As deletions occur in the B+ Tree, the file may develop holes. While the FreeList tracks these, a heavily modified tree might have a physical file size much larger than its logical data.
How it works:
- Creates a temporary file.
- Performs a Breadth-First Search (BFS) starting from the RootId to identify all live internal and leaf nodes.
- Re-maps every live node to a new, contiguous ID, ensuring the linked list of leaf nodes remains sequentially ordered on disk for optimal range scans.
- Swaps the old file with the new, optimized file.
To avoid the overhead of 'N' separate Insert operations, use the BulkLoad method. This is specifically optimized for B+ Trees by populating data exclusively in the leaf layer.
- Sort First: Ensure your Element list is sorted by Key ascending.
- Leaf-Up Construction: This method builds the tree from the bottom up, filling leaf pages to maximum capacity (or a configurable fill factor) and then constructing the index hierarchy above them.
-
Horizontal Linking: As leaves are created during the bulk load, they are immediately linked to their predecessor, establishing the
$O(1)$ transition path for range queries.

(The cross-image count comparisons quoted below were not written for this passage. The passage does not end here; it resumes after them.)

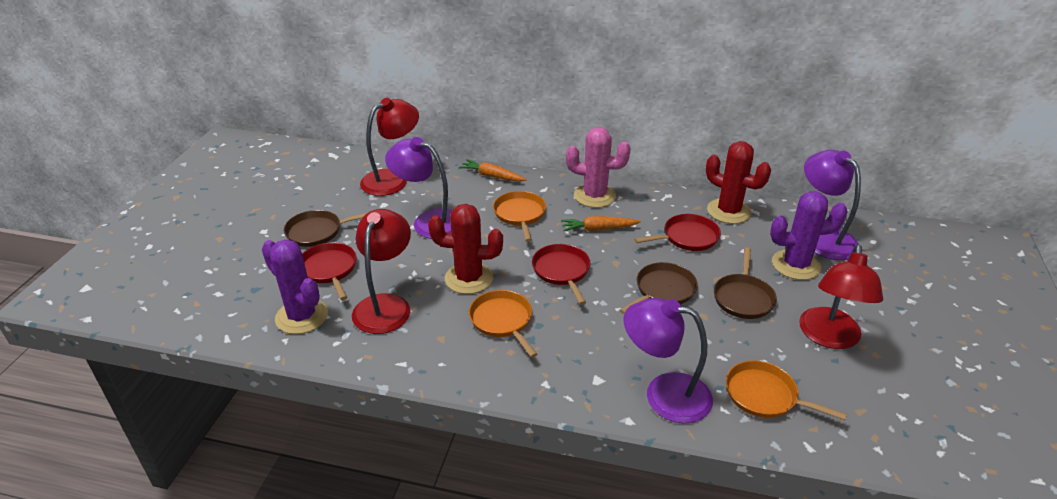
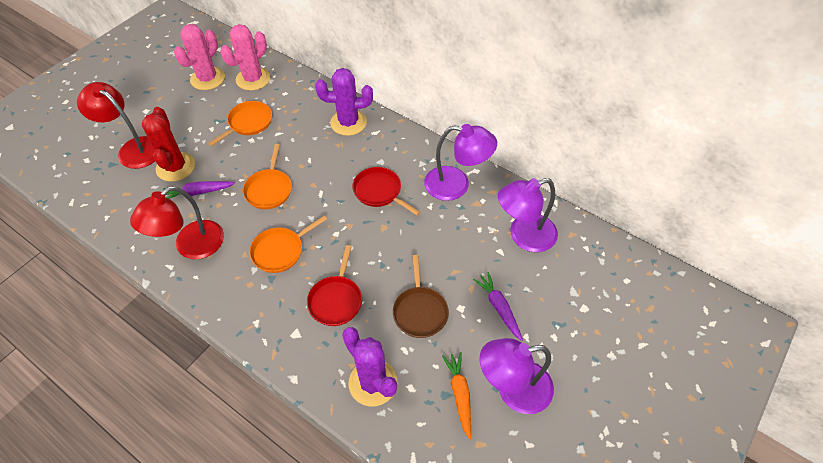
brown pan: [284,210,369,247] [620,262,698,314] [714,248,777,319] = 3 -> [393,255,449,338] = 1
orange carrot: [459,159,527,182] [561,216,641,231] = 2 -> [442,352,471,440] = 1
pink cactus: [566,127,631,208] = 1 -> [174,24,225,90] [220,24,270,91] = 2
purple carrot: none = 0 -> [163,181,235,199] [473,272,523,341] = 2
red cactus: [428,204,503,294] [706,141,771,224] = 2 -> [142,107,195,182] = 1
red lamp: [352,209,411,334] [360,98,419,196] [799,244,883,349] = 3 -> [77,82,155,169] [130,186,224,259] = 2
red pan: [302,242,357,300] [532,244,590,305] [634,214,721,251] = 3 -> [307,245,362,326] [352,167,420,216] = 2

The FreeList is a stack of integers stored at the end of the file to manage disk space for both internal and leaf nodes.
- Push: When a node (internal or leaf) becomes empty due to a merge, its ID is added to the Free List for future allocation.
- Pop: When an Insert or Split operation requires a new node ID, the system checks the stack before incrementing
Header.NodeCount.